Franz Zeller über die Unmöglichkeit des Multitasking

Eins nach dem Andern

Sprechen Sie von Ihrem Gedächtnis oft so, als wäre es eine Festplatte? Versuchen Sie, so wie ihr Computer, viele Dinge gleichzeitig zu erledigen? Und scheitern sie auch oft daran? Gut so - das ist ein Zeichen, dass Sie richtig ticken.

Sprechen Sie von Ihrem Gedächtnis oft so, als wäre es eine Festplatte? - Dann sind Sie schon in die Falle gegangen. Statt Maschinen menschennah und human zu bauen, müllen wir den Körper mit Maschinenmetaphern zu und glauben dann, dass er so reagiert wie unsere Apparate - vom Computer bis zum Uhrwerk.

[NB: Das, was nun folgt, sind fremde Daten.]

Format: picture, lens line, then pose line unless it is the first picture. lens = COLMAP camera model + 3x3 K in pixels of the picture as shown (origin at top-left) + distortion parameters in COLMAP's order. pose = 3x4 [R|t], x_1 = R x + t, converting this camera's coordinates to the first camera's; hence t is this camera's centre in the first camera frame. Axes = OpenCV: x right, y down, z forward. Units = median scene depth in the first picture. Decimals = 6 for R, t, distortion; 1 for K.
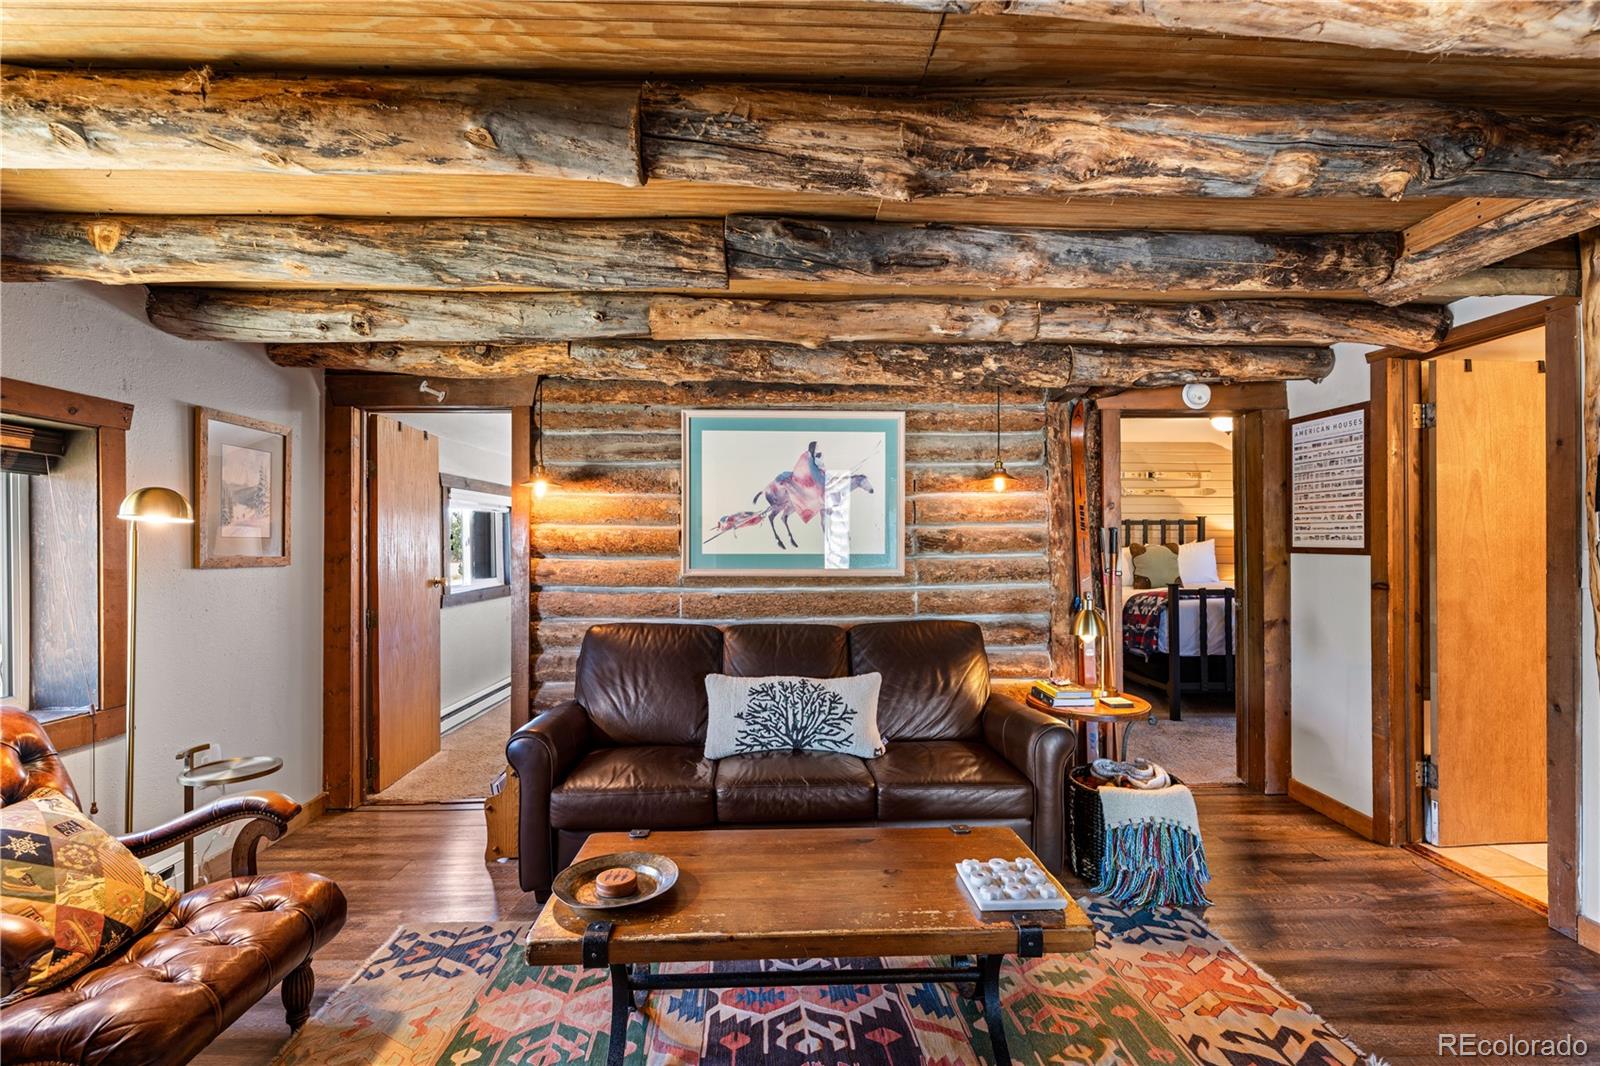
lens RADIAL K [[741.4, 0, 799.0], [0, 741.4, 548.1], [0, 0, 1]] dist [-0.000819, -0.000686]
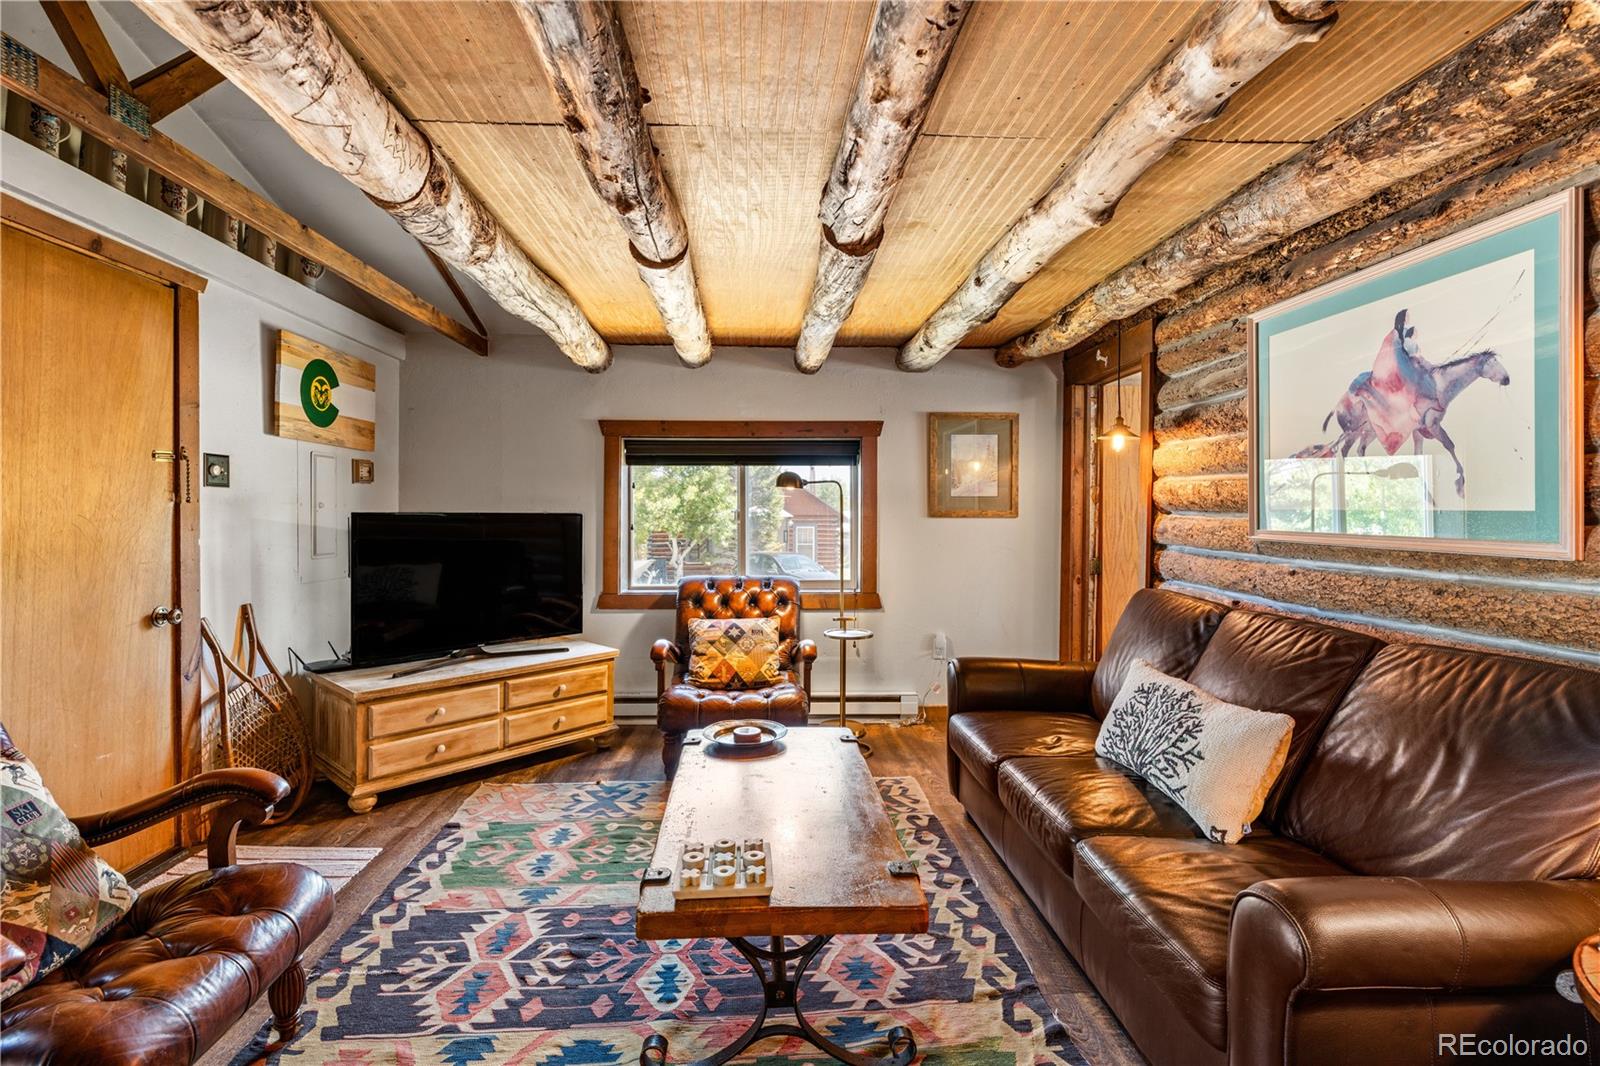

Und da Rechner viele Dinge gleichzeitig erledigen, erwarten wir dies auch von uns selber. Die Fähigkeit zum Multitasking, wie das parallele Abarbeiten von Aufgaben in der Computersprache heißt, weist uns im Arbeitsalltag als Leistungsochsen aus und damit als höchst konkurrenzfähig im antiquierten Wirtschafts-Rempelei-Spiel, das uns mit dem Versprechen "Leistung zählt" ködert.

Nur: Menschen sind so gut wie nicht multitasking-fähig. Paradoxerweise haben das unter anderem Untersuchungen an Microsoft-Mitarbeitern gezeigt. Da war der Studienautor Eric Horvitz überrascht, dass jene, die bei ihrer Arbeit durch Anrufe oder E-Mails unterbrochen wurden, nach jeder Störung im Schnitt 15 Minuten brauchten, um wieder in ihr Projekt hinein zu finden.

"Man wird langsamer und die Wahrscheinlichkeit von Fehlern steigt", konstatiert auch David E. Meyer, Kognitionswissenschafter an der University of Michigan. René Marois vom Human Information Processing Laboratory an der Vanderbilt University zwang seine Versuchspersonen, zwei Dinge gleichzeitig zu tun und Antworten auf Fragen zu geben. Im Schnitt brauchten die Multitasker für ihre Reaktion eine Sekunde länger als jene, die nur eine Aufgabe zu erfüllen hatten.

Eine Sekunde: Das scheint nicht viel zu sein. Aber bei Tätigkeiten, die hohe Konzentration erfordern, etwa Autofahren, entscheidet eine Sekunde unter Umständen über Leben und Tod. Lenken und Telefonieren - selbst mit einem Knopf im Ohr - reduzieren die Reaktionsgeschwindigkeit dramatisch.

Grund zum Verzweifeln ist das noch keiner: Unser Gehirn ist noch immer ein unvorstellbarer Kognitionsprotz, bloß: Man sollte halt nicht gleichzeitig Lernen und Musikhören oder ein E-Mail tippen, während man mit dem Kollegen ein Projekt bespricht. Vor allem nicht als Mann. Wie 80 Prozent aller Befragten in einer bereits Jahre zurückliegenden Studie meinten, seien Frauen die besseren Multitasker. Gehirnforscher begründeten deren Vorherrschaft beim gleichzeitigen Bewältigen von Arbeiten mit dem besseren Zusammenspiel der weiblichen Gehirnhälften.

Vielleicht liegt es aber auch nur daran, dass Frauen traditionell mehr leisten müssen, um wahrgenommen zu werden. Multitasking wäre dann so etwas wie eine evolutionäre Strategie, um den Anforderungen der Lebensumwelt gewachsen zu bleiben. Intelligente Männer hingegen könnten ihre Defizite nutzen, um mehr Lebensqualität zu erreichen - indem sie immer eine Sache nach der anderen machen. Wie sagte doch Clint Eastwood alias "Dirty Harry": "Ein Mann muss seine Grenzen kennen."